Further, though my son’s obsessions with letters and numbers have faded, there are still some obvious instances of hyperlexia that arise in our day to day experiences. His hyperlexia is not “gone”; the need for numbers is still ever present, though somewhat more relaxed. For instance:
- He will point out the house number 2222 every time we pass it.
- He likes to pick out the number cash register when we check out at the grocery store.
- He still loves counting and is drawn to numbers if they are posted (for ex. bus numbers posted in the school gymnasium are somewhat though not entirely distracting for him).
- He continues to have quite a few non-age typical interests (geography, presidents, coins, the periodic table, etc). His current passion being airplanes, with his favorite being the AirBus A350.
- He spends a chunk of his day solving math problems; asking me the answer to a variety of problems.
What will his hyperlexia look like in a few years?

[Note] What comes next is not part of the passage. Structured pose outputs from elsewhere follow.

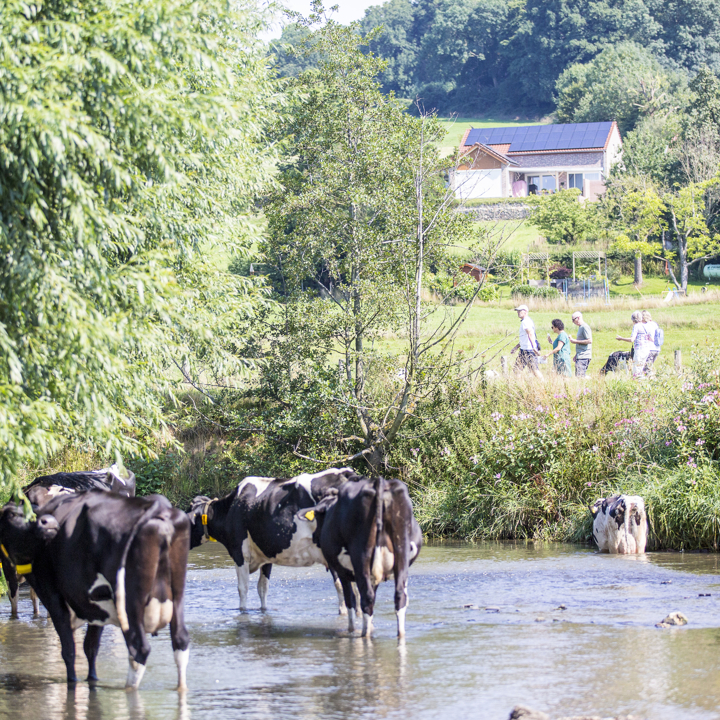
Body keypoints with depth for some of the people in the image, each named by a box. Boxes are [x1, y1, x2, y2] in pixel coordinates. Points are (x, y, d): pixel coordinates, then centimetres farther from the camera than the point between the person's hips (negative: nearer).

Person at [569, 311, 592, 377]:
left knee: (579, 376, -16)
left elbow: (589, 341, -19)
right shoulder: (580, 327, 20)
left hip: (584, 356, -10)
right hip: (580, 356, 10)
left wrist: (576, 341, -14)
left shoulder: (585, 327, -11)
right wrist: (576, 355, 23)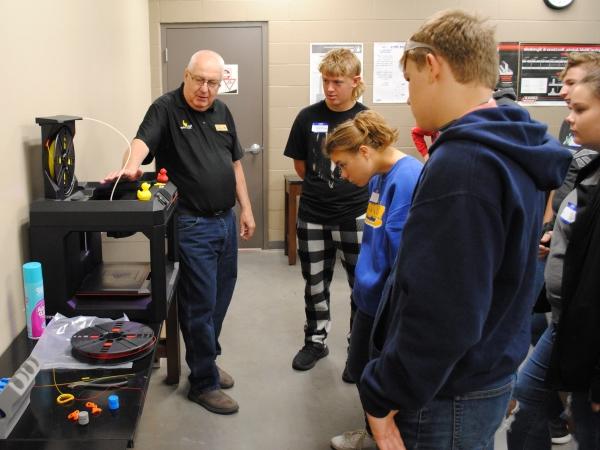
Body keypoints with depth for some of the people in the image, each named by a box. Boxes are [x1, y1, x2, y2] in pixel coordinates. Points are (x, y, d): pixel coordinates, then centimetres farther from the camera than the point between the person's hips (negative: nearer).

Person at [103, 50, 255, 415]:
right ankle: (204, 383, 15)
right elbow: (143, 140, -27)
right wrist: (132, 165, -49)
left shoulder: (222, 112, 11)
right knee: (201, 305, 0)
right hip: (192, 225, -7)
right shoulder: (166, 108, -9)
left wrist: (246, 209, 14)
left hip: (226, 220, 7)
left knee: (220, 298, 17)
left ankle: (206, 360, 37)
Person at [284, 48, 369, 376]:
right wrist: (323, 185, 3)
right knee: (314, 285, 15)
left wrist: (343, 187, 0)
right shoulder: (308, 117, -1)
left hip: (355, 217, -1)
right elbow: (300, 165, 8)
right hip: (313, 216, 2)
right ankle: (316, 341, 34)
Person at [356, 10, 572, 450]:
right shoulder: (514, 152, 5)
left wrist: (383, 396, -18)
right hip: (487, 377, 9)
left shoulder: (462, 164, -26)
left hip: (444, 396, -9)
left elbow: (441, 313, -30)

If only I could answer this!
I’ve had many parents message me about what to expect as they are themselves in the throes of hyperlexia (ages 2.5-3.5 being what I like to call the ripe hyperlexia years) and the thing is, we focus so much on the present, because we really don’t know what the future will be like for these kids. Or as Shakespeare more elegantly poses:
We know what we are, but know not what we may be.
By definition, hyperlexia is a label that impacts children before the age of four; the principal definition of hyperlexia is the ability to read early. So the primary ages for hyperlexia labelling/diagnosis/intervention are also before the age of four. It would only make sense that this is when the intensities of hyperlexia are at their peak.
With this in mind, symptoms of hyperlexia do generally seem to decrease or fade over time. This idea is further promoted by the Center for Speech and Language Disorders in Chicago: Check out CSLD’s hyperlexia information at: Hyperlexia.
I believe a lot of this stems from the nature of the hyperlexia definition itself. It is static, and it doesn’t account for what happens to these children after they have learned to read at such a young age and how that impacts the other realms of their life. Children are constantly growing and changing and as such need a definition that grows, as well. So for now, we still have hyperlexia on our radar. We still bask in the neurodivergent experiences our son exposes us to and trudge and muddle through the struggles it brings, as all parents do. We are excited and nervous to see how our son handles kindergarten this year, as well as how his teachers will handle a child who mastered kindergarten standards at two years of age. Oh, hyperlexia.